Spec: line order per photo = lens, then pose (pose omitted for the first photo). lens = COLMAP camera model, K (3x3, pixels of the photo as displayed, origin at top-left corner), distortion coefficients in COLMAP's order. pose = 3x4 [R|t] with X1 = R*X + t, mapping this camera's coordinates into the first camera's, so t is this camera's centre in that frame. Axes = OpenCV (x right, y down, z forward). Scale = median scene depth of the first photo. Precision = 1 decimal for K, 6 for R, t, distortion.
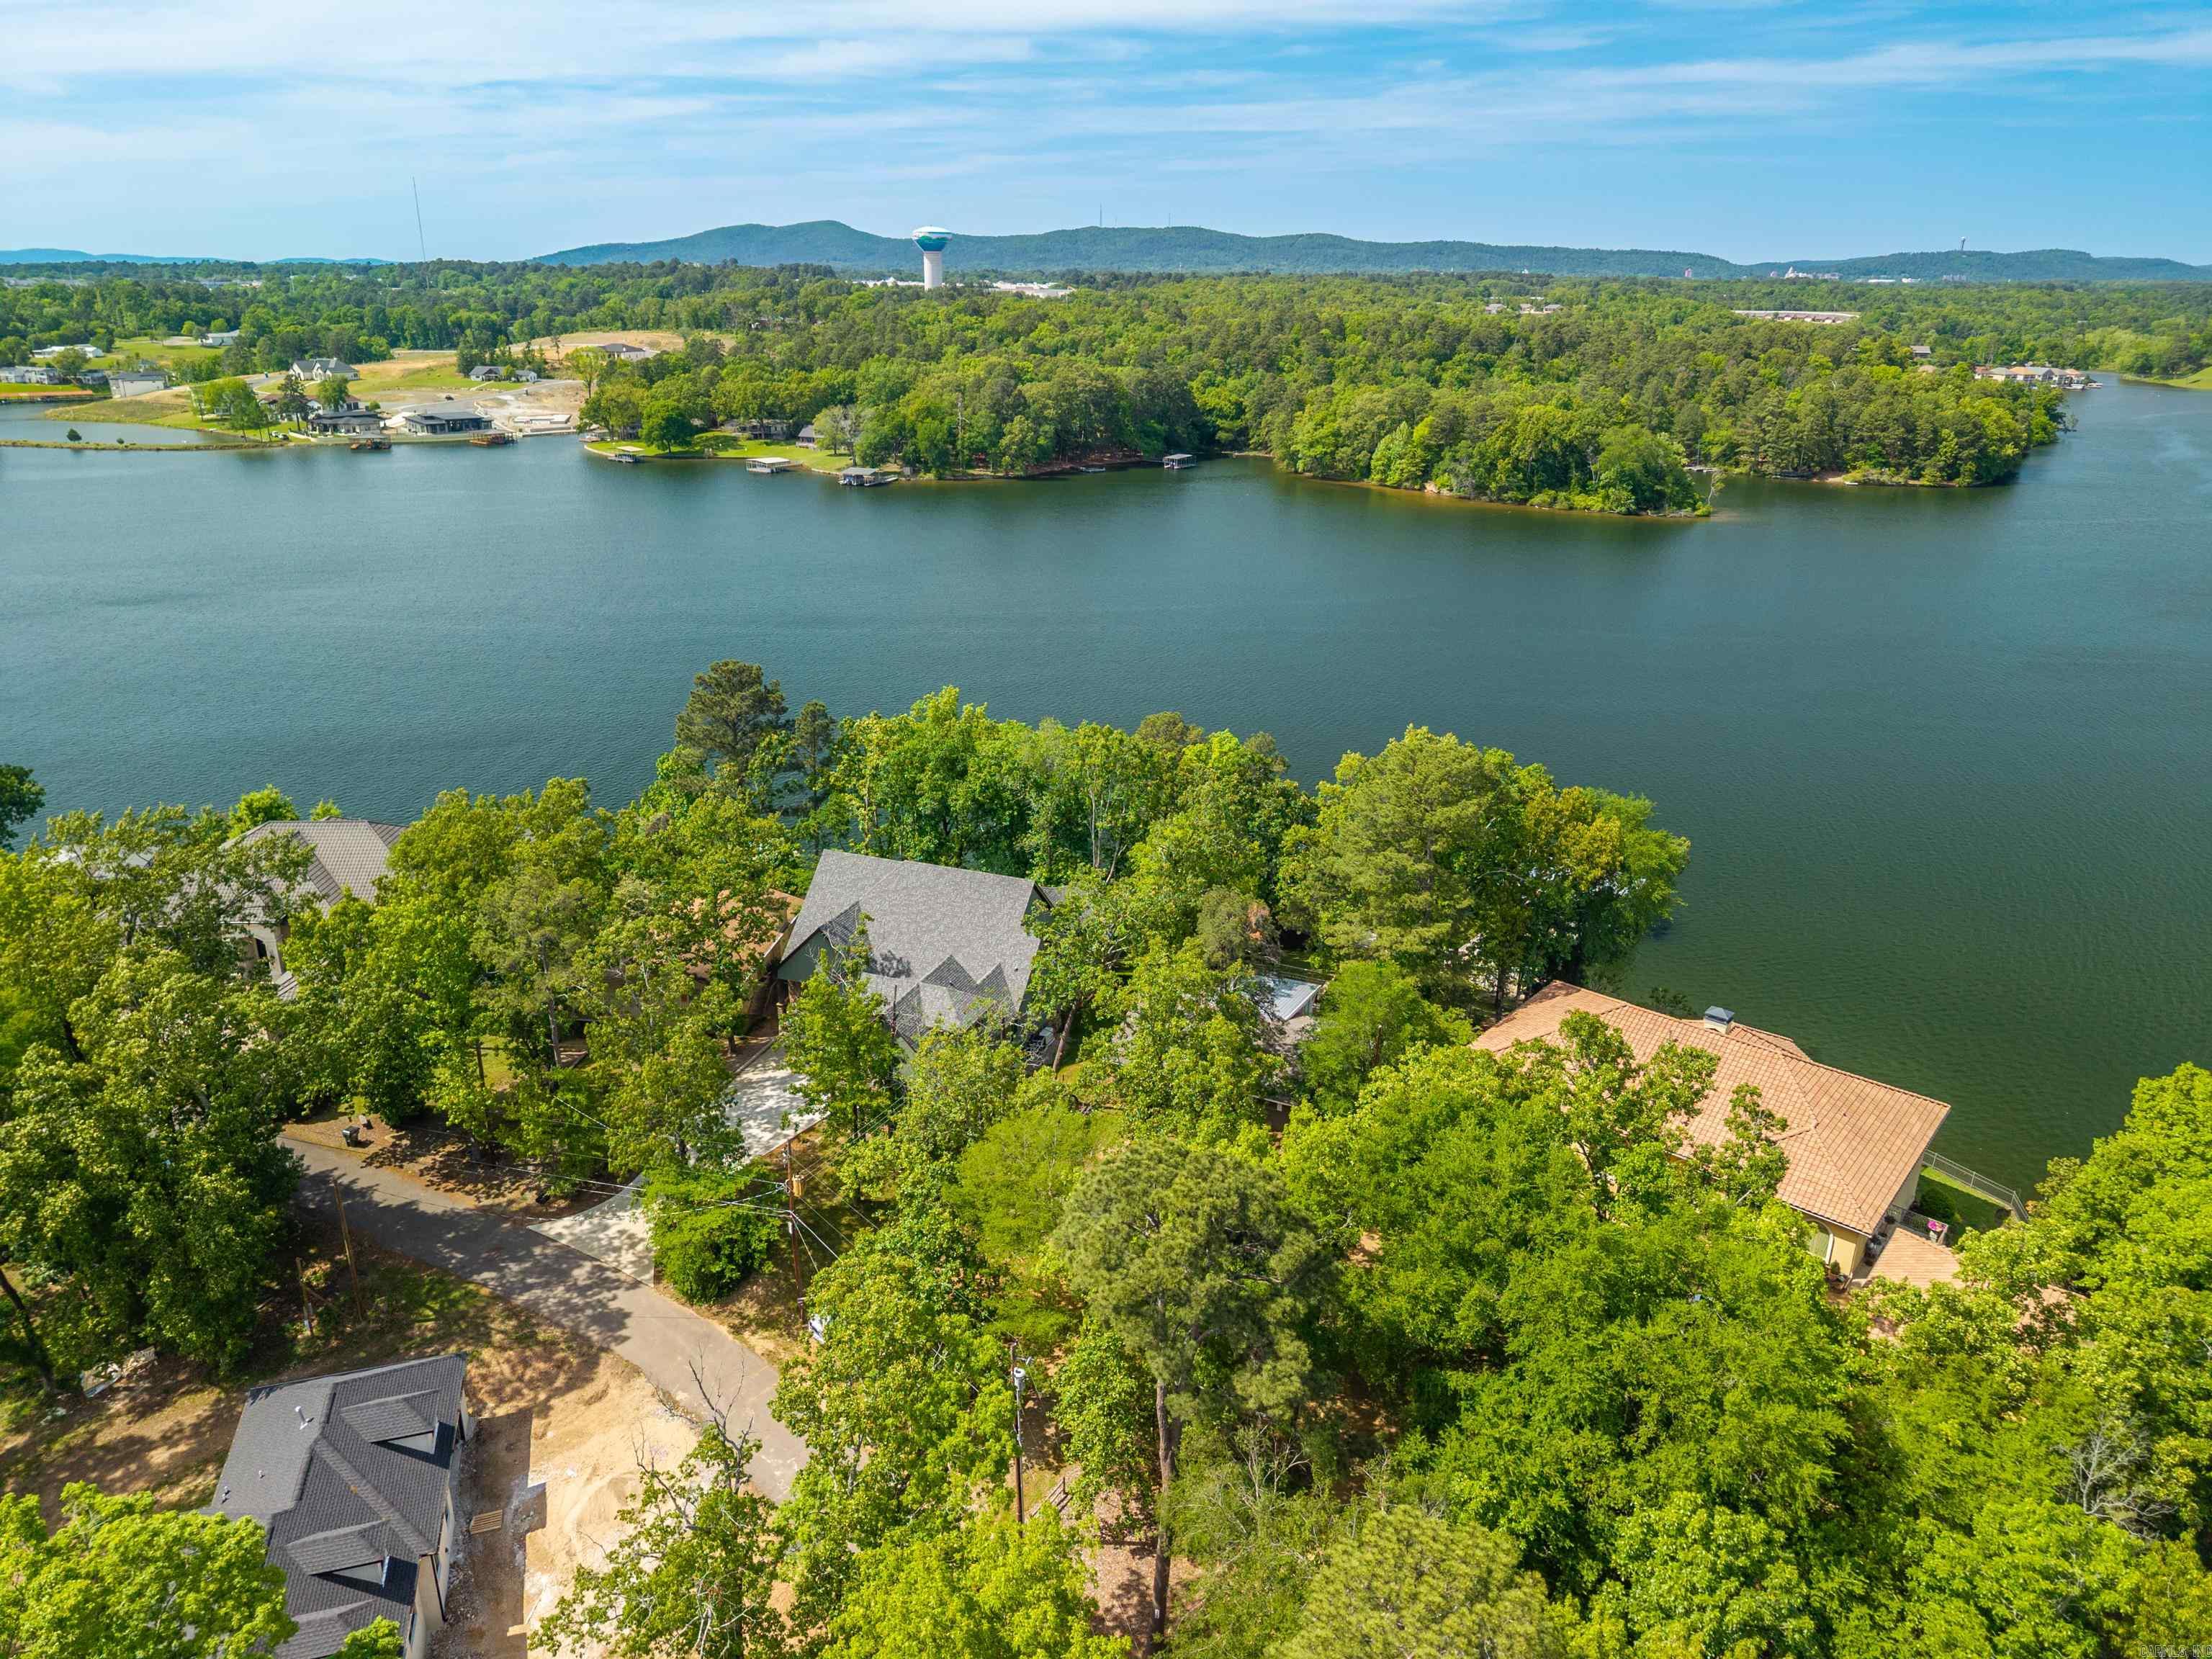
lens RADIAL K [[1544.3, 0, 1104.1], [0, 1544.3, 830.0], [0, 0, 1]] dist [-0.001116, 0.002851]
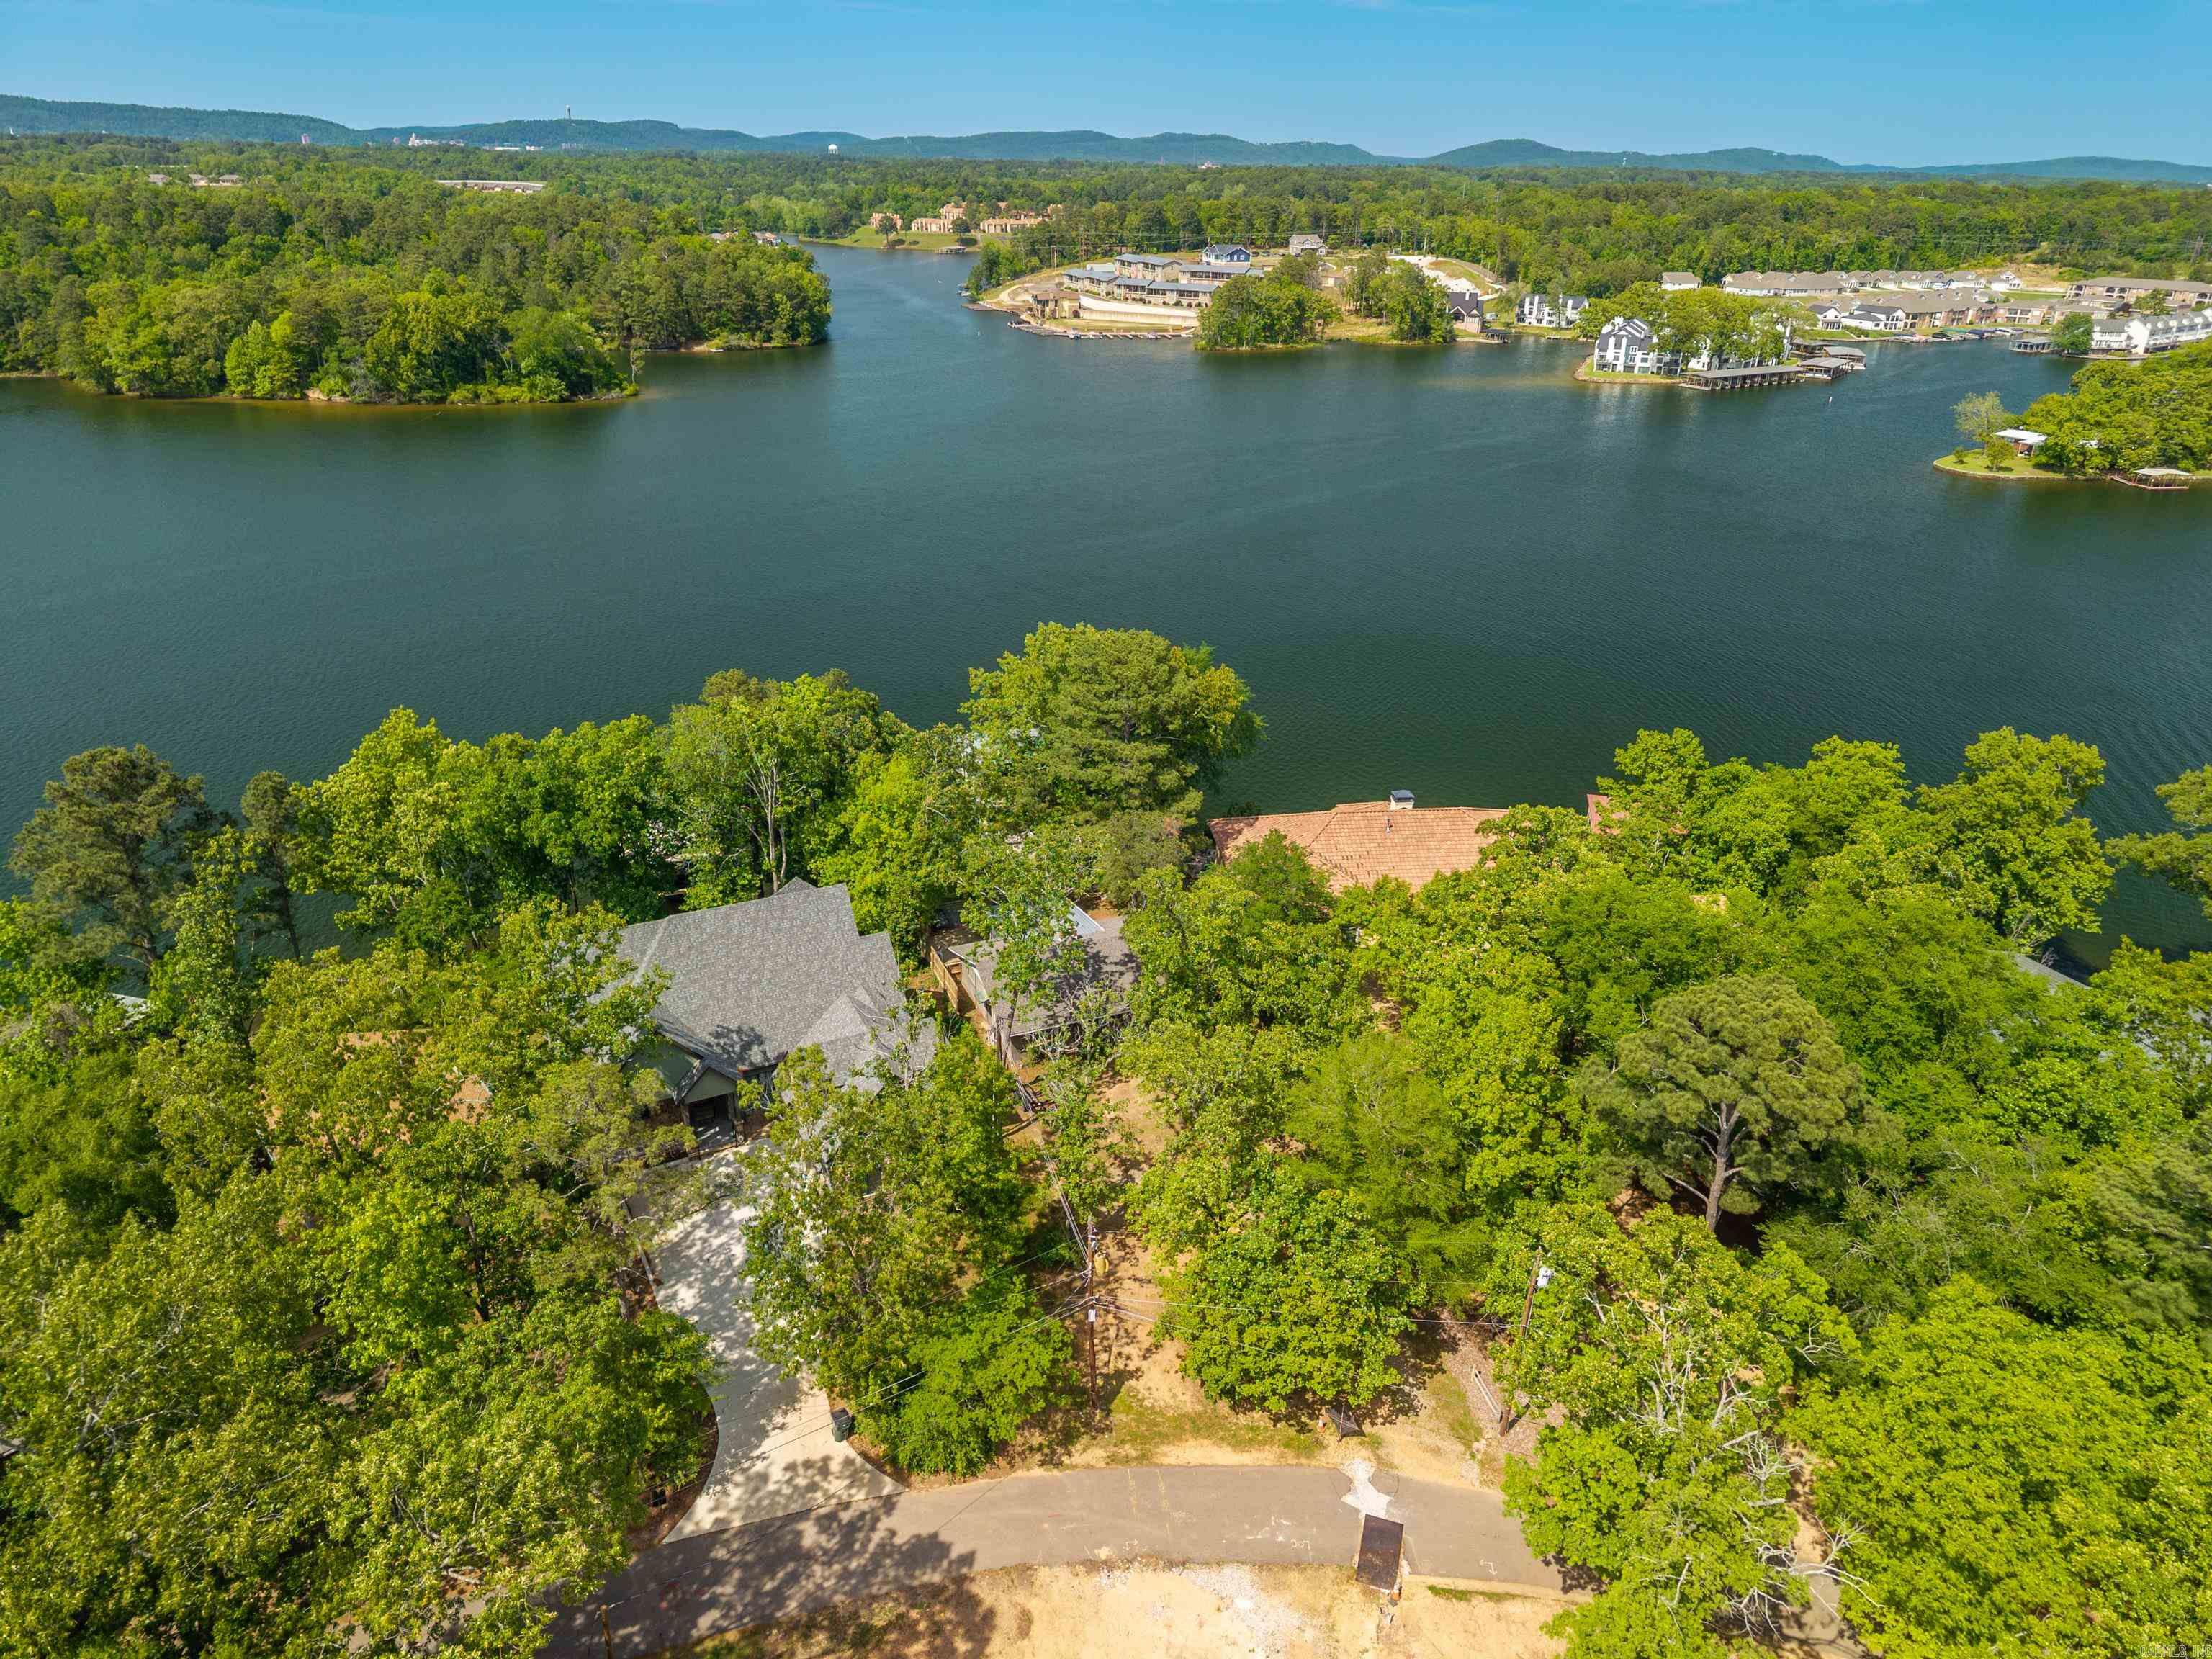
lens RADIAL K [[1544.3, 0, 1104.8], [0, 1544.3, 828.5], [0, 0, 1]] dist [-0.001116, 0.002851]
pose [[0.670437, -0.292590, 0.681840, -0.158305], [0.241102, 0.955003, 0.172740, -0.032799], [-0.701701, 0.048582, 0.710814, 0.085515]]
----
- _Your goal_:
Reproduce the material above in full, exactly, with no images.

- _Reply_:
Spec: line order per photo = lens, then pose (pose omitted for the first photo). lens = COLMAP camera model, K (3x3, pixels of the photo as displayed, origin at top-left corner), distortion coefficients in COLMAP's order. pose = 3x4 [R|t] with X1 = R*X + t, mapping this camera's coordinates into the first camera's, so t is this camera's centre in that frame. Axes = OpenCV (x right, y down, z forward). Scale = median scene depth of the first photo. Precision = 1 decimal for K, 6 for R, t, distortion.
lens RADIAL K [[1544.3, 0, 1104.1], [0, 1544.3, 830.0], [0, 0, 1]] dist [-0.001116, 0.002851]
lens RADIAL K [[1544.3, 0, 1104.8], [0, 1544.3, 828.5], [0, 0, 1]] dist [-0.001116, 0.002851]
pose [[0.670437, -0.292590, 0.681840, -0.158305], [0.241102, 0.955003, 0.172740, -0.032799], [-0.701701, 0.048582, 0.710814, 0.085515]]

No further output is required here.